Friday, 15 June 2012

Are Stocks Risky in the Long Run?

Stocks go up and down but inevitably they eventually gain, right? Not everyone agrees and the dispute has been simmering for years even amongst distinguished research academics. The "No, stocks are not risky" side leader is Jeremy J. Siegel, Professor of Finance at the Wharton School of business at the University of Pennsylvania and author of the best-selling book Stocks for the Long Run, which makes the case. The "Yes, stocks are risky, even in the long run" side is represented by Zvi Bodie, Professor of Management at Boston University and author of many books including the classic textbook Investments. Interestingly, both men did their PhDs under the guidance of Nobel laureate economist Paul Samuelson.

The Debate
Naturally, a disagreement between two high profile respected researchers makes for good press and lively debate that can also be highly instructive. One such debate took place in Toronto in 2004 at the conference of the National Association of Personal Financial Advisors, the transcript for which Prof Bodie posted on his website. Bodie also makes his case in the 1994 paper On the Risk of Stocks in the Long Run, available from SSRN and in his mass-audience 2007 book Worry-Free Investing.

The debate is about holding stocks in general, a whole diversified basket of stocks, such as the S&P 500 in the USA, or the TSX Composite in Canada (such as many ETFs and mutual funds allow investors to do), not about holding individual stocks, which are obviously forever exposed to financial catastrophe and bankruptcy. There may be a few casualties amongst companies within a broad index but as a whole there is little question of its survival, at least in countries like Canada and the USA.

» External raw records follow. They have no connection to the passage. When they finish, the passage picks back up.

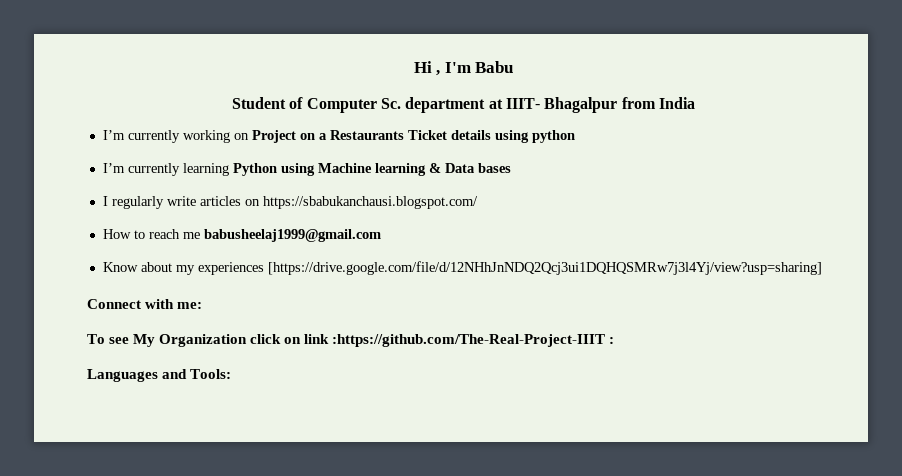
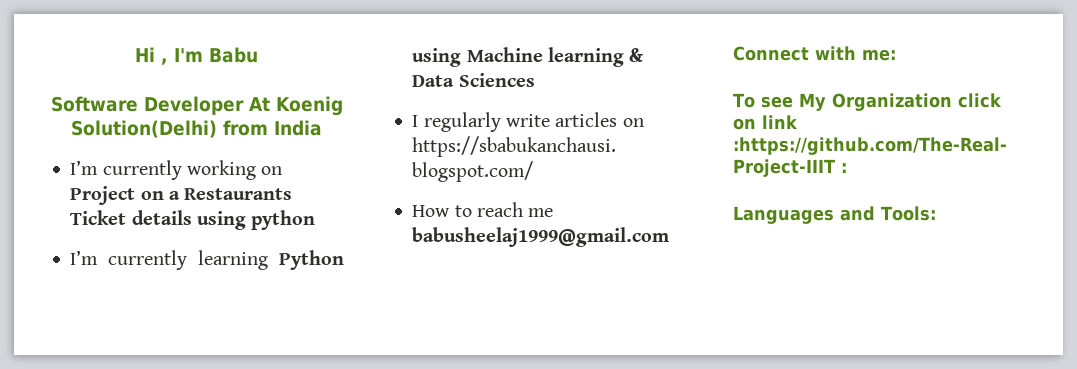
[232,97,618,113] Student of Computer Sc. department at IIIT- Bhagalpur -> [50,96,343,116] [71,120,217,138] Software Developer At Koenig Solution(Delhi)
[477,163,511,173] bases -> [458,73,535,87] Sciences
[102,261,822,275] // Know about my experiences [https://drive.google.com/file/d/12NHhJnNDQ2Qcj3ui1DQHQSMRw7j3l4Yj/view?usp=sharing] -> (670, 237) none

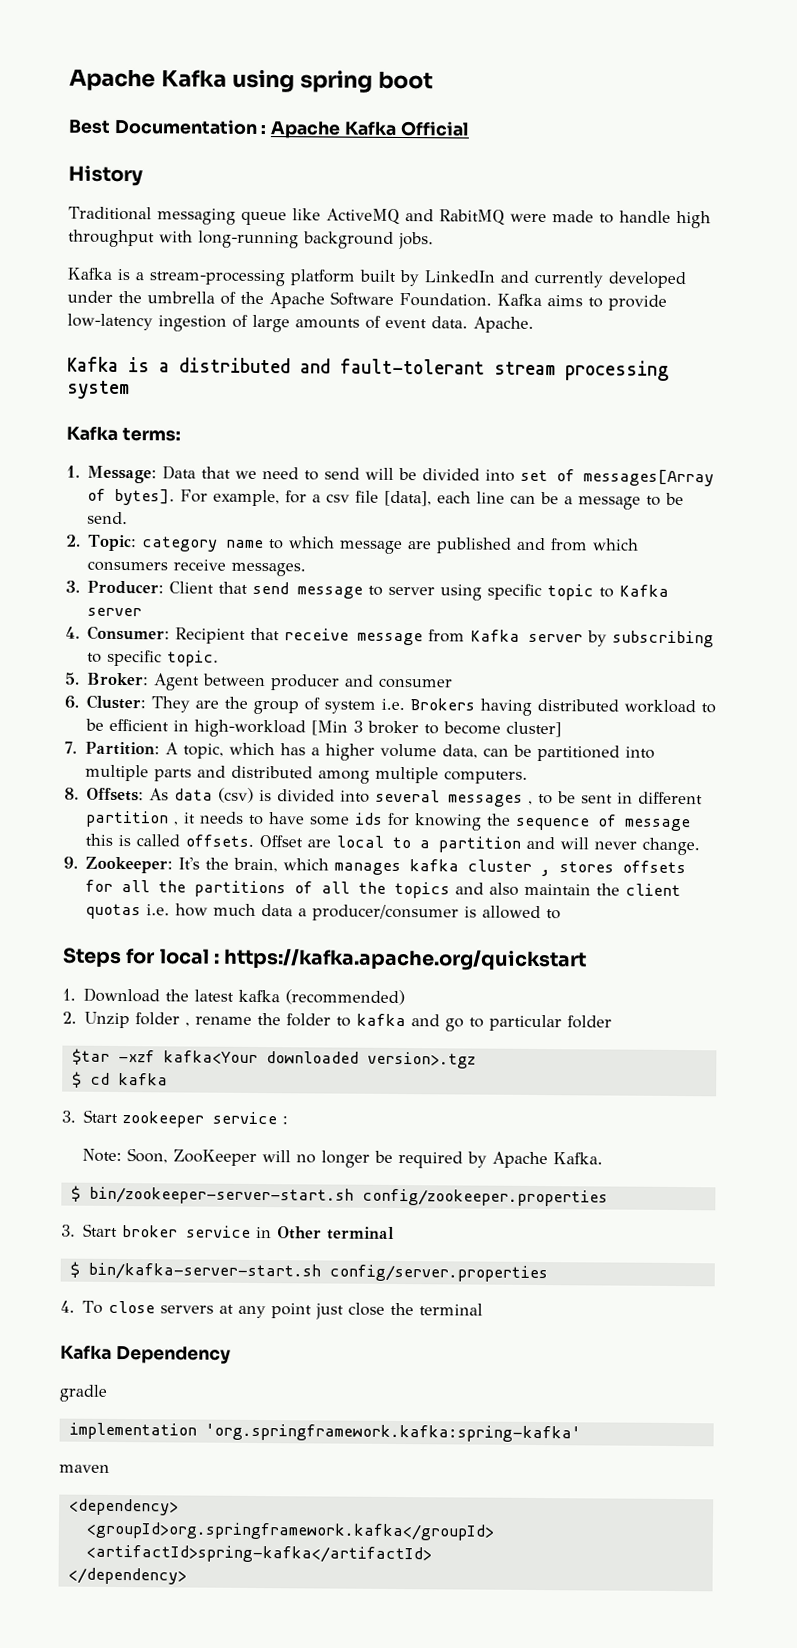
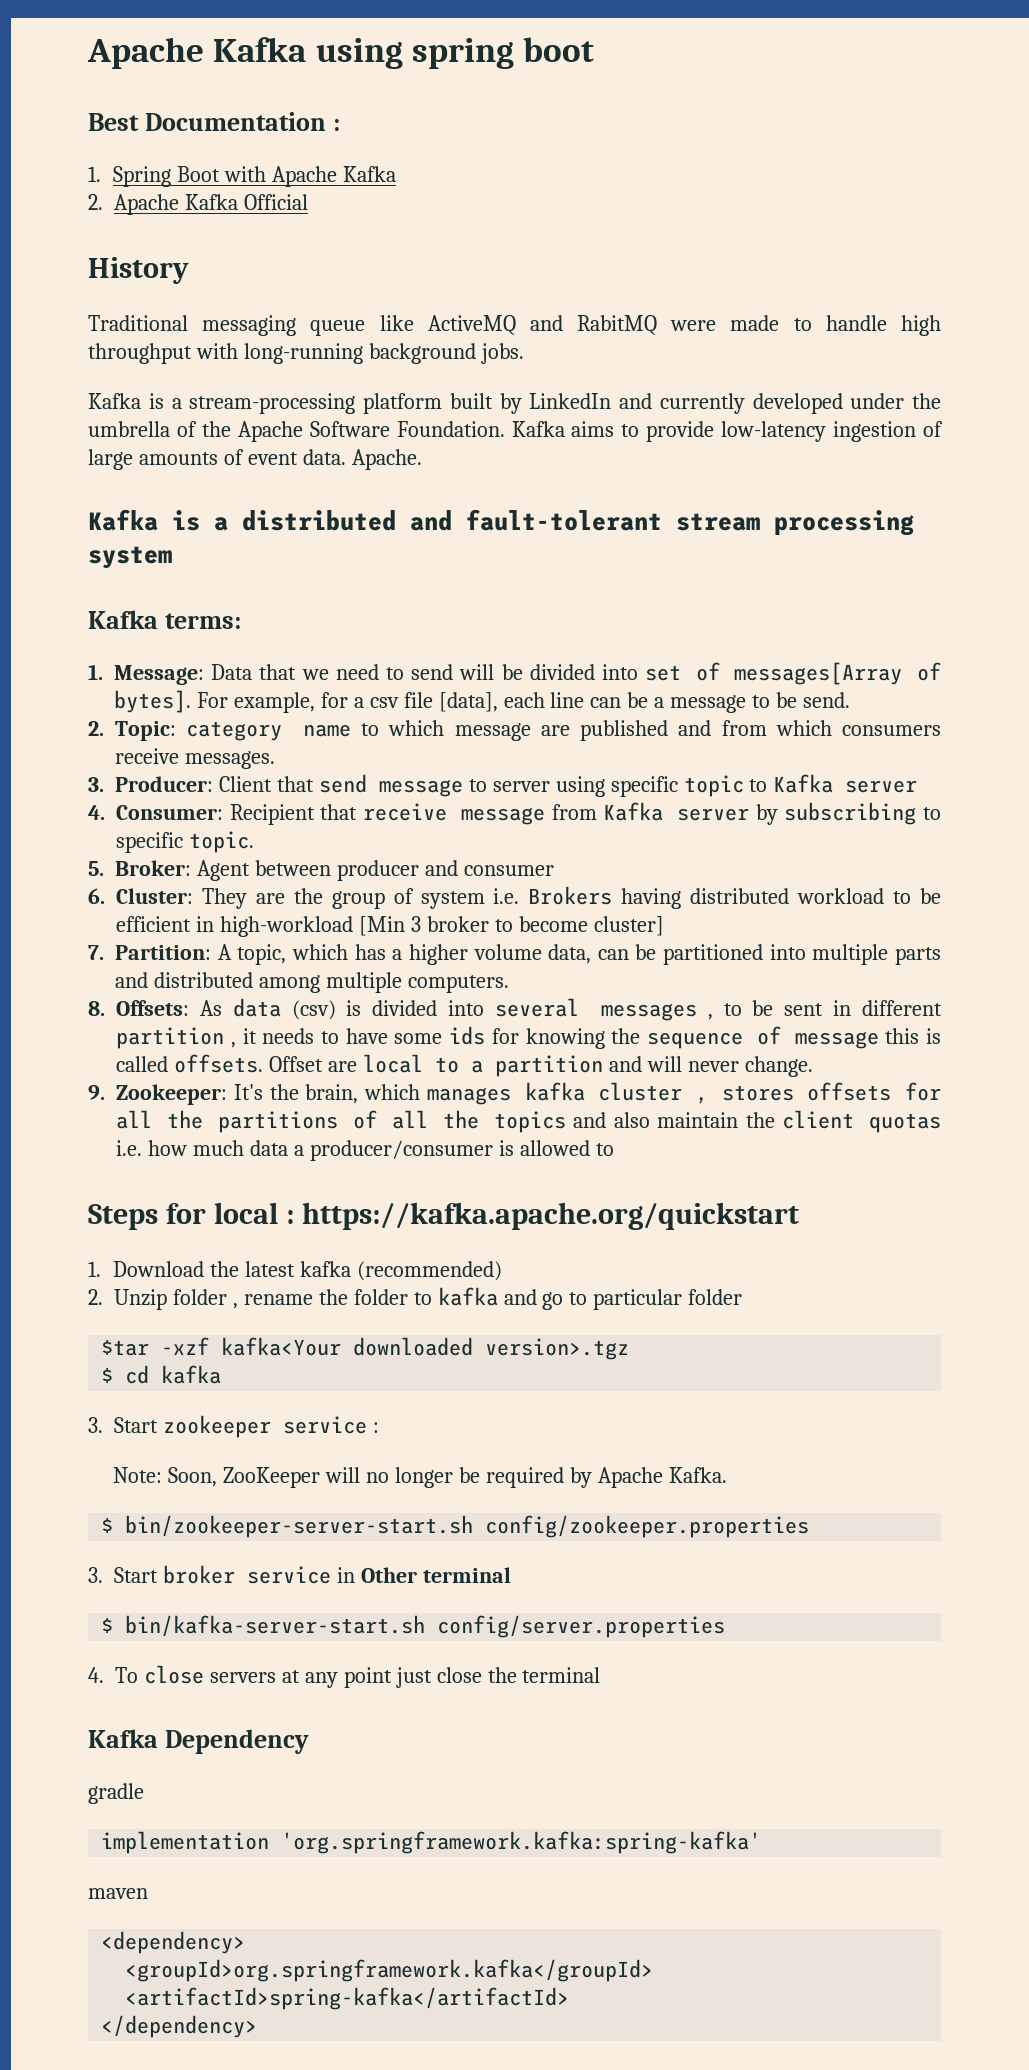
(267, 129) none -> [88,166,397,187] [88,194,103,210] // 1. Spring Boot with Apache Kafka // 2.

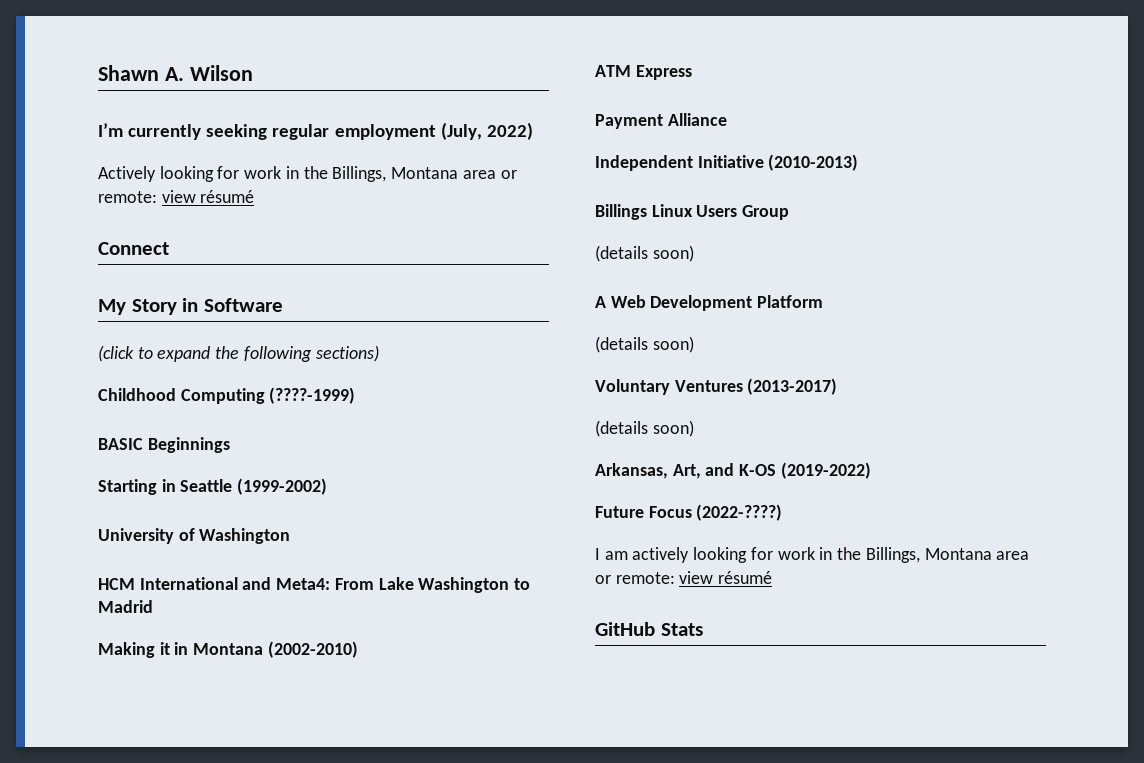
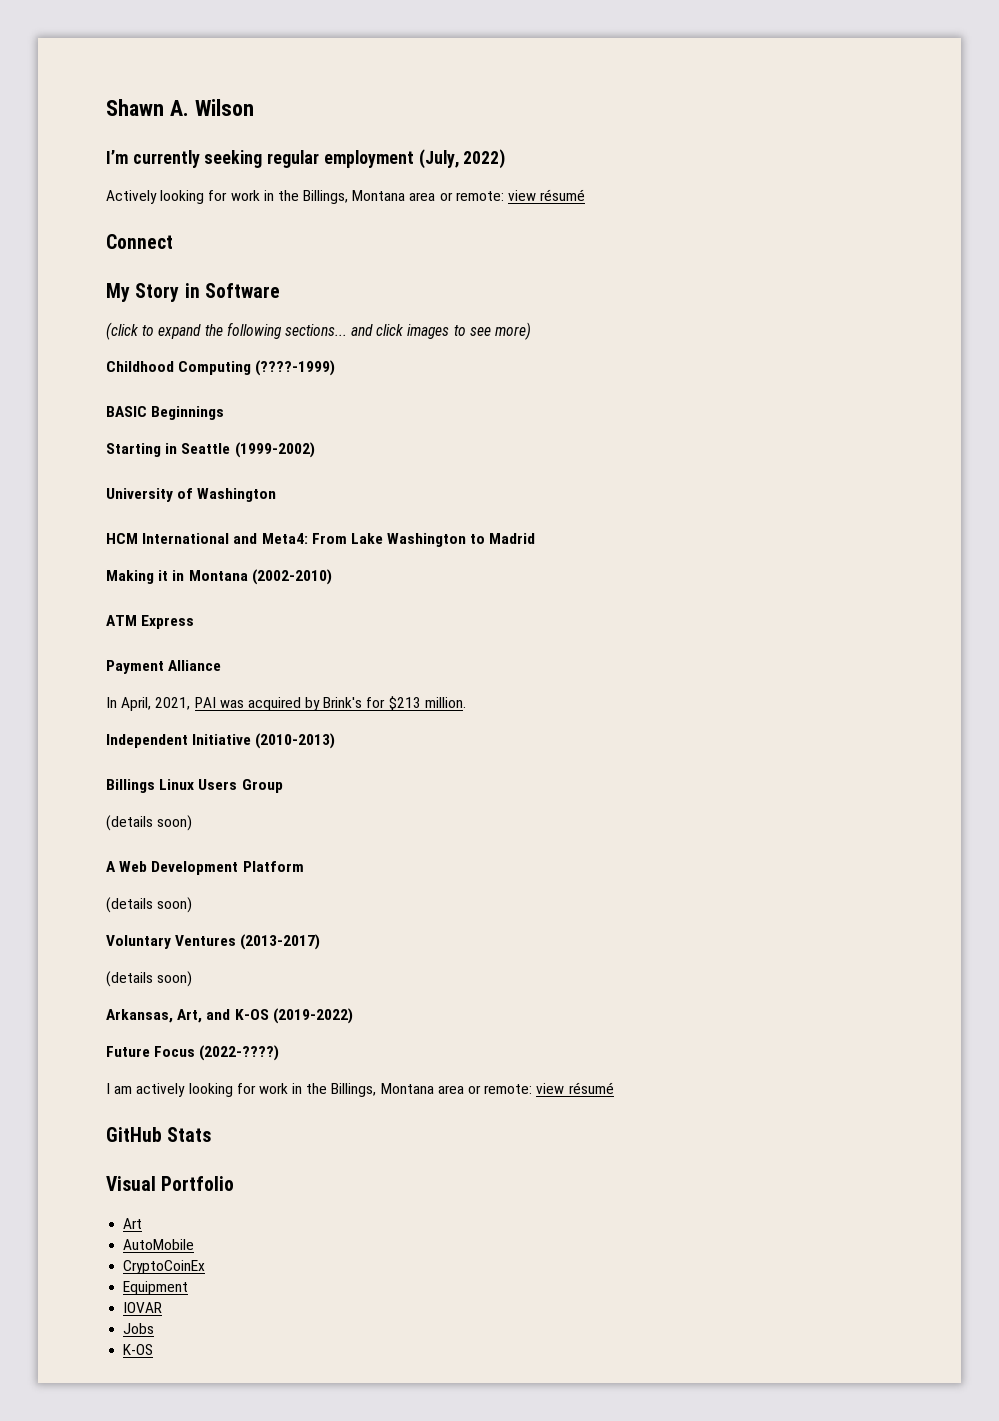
[315,345,379,362] sections) -> [284,322,532,340] sections... and click images to see more)
(727, 119) none -> [106,696,466,711] // In April, 2021, PAI was acquired by Brink's for $213 million.
(703, 629) none -> [106,1176,235,1191] [123,1218,143,1229] [123,1239,195,1250] [123,1260,206,1274] [123,1281,189,1295] [123,1302,163,1313] [123,1323,155,1334] [123,1344,154,1355] // Visual Portfolio // Art // AutoMobile // CryptoCoinEx // Equipment // IOVAR // Jobs // K-OS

Stocks are risky arguments
  • The "conventional wisdom that if you hold stocks long enough they are bound to outperform all other asset classes" is wrong! Bodie proves this theoretically in the SSRN paper with an option-pricing example. In the same paper he also cites research by his mentor Samuelson and others like Robert Merton, another Nobel winner, that rely on expected utility maximization to analytically prove why such statements are wrong.
  • The idea is false that eventually, after many years holding stocks, there will be a positive and high return, more or less in line with long term averages (e.g. those in the Credit Suisse Global Investment Returns Yearbook 2012 which showed annual real returns in Canada over the years 1900 to 2011 of 5.7% for equities vs 2.2% for government bonds and 1.7% for T-bills). With the aid of Monte Carlo simulation, Bodie calculates (Chapter 6, Worry-Free Investing) that due to the volatility of stocks, though the probability is low of such a bad outcome, after even 30 years of holdings stocks, their value could be half in real terms what it was at the start. In fact, he says, though the probability keeps going down, the really bad outcomes just get worse and worse. Meanwhile a risk-free security like a T-Bill wouldn't make much money compared to big majority good equity outcomes, but it would not lose money.
  • Even in the historical record, highly successful countries like the USA and Canada have been the outliers as the Credit Suisse Yearbook shows. There is always the chance that the floundering of the Japanese stock market for the last two decades may be the direction we are headed too - reversion to a lower mean.
Stocks are not so risky arguments
The essence of these counter-arguments relies on the historical record.
  • "It is very significant that stocks, in contrast to bonds or bills, have never delivered to investors a negative real return over periods of 17 years or more" (using data from 1802 to 2006). Meanwhile both bonds and T-Bills have had real negative returns, even over periods as long as 30 years. Inflation takes its toll on low returns. Siegel did not even apply any estimate of taxes that would push bond and T-Bills further into negative territory.
  • Siegel does concede in the debate transcript that such past performance does not mean he believes long-held stocks are absolutely safe or offer a guaranteed good return or the best return. In other words the future may not be like the past. That statement (in 2004) seems to have been a wise position since the Credit Suisse charts for Canada show that in the 27 years from 1984 to 2011, bonds outperformed equities by 1.5% per year.
Stocks vary in riskiness arguments
  • Valuation at the time of purchase of stocks has been shown to make an enormous difference in subsequent returns. It is obvious in retrospect that buying at a market low such as in 1932 or 1981 produced tremendous gains - see details in Evanson Asset Management's Stocks for the Long Run?. The question is whether any indicators can successfully predict when is a good time to buy, when the market is cheaply valued. The answer seems to be yes, valuation indicators such as dividend yield, trailing P/E ratio, Q-ratio do give worthwhile over- or under-valuation signals. Read Evanson for some examples. A blog called Laguna Beach Bikini (quite a name for a site with some substantial investing content but hey, that's California!) in Recent Ideas in Modern Finance and How Expected Return Varies delves into a paper on the topic which emphasizes the importance of dividend yields - a low current dividend yield presages low returns, high dividend yield foretells of higher future returns. When valuations are low, there are much better chances of making higher returns with equities.
Investor Takeaways
  • Simply putting all your money into equities on the expectation of higher returns isn't a wise plan - the long run for outperformance may be very long and who knows, you may need to cash out before you plan to, or the severe market gyrations may cause a panic reaction. Diversification between bonds and equities makes sense.
  • The percentage allocation between equities and bonds (or other asset classes which we have not discussed today) should depend more on your goals and risk capacity not on the length of your time horizon - see our previous posts on Setting Investment Objectives, Risk: What Can You Afford and What Can You Put Up With? and Asset Allocation: the Most Important Investing Decision You Will Make. Bodie and Siegel seem to agree on this aspect of the issue at least!
Disclaimer: this post is my opinion only and should not be construed as investment advice. Readers should be aware that the above commentary is not an investment recommendation. They rest on other sources, whose accuracy is not guaranteed and the article may not interpret such results correctly. Do your homework before making any decisions and consider consulting a professional advisor.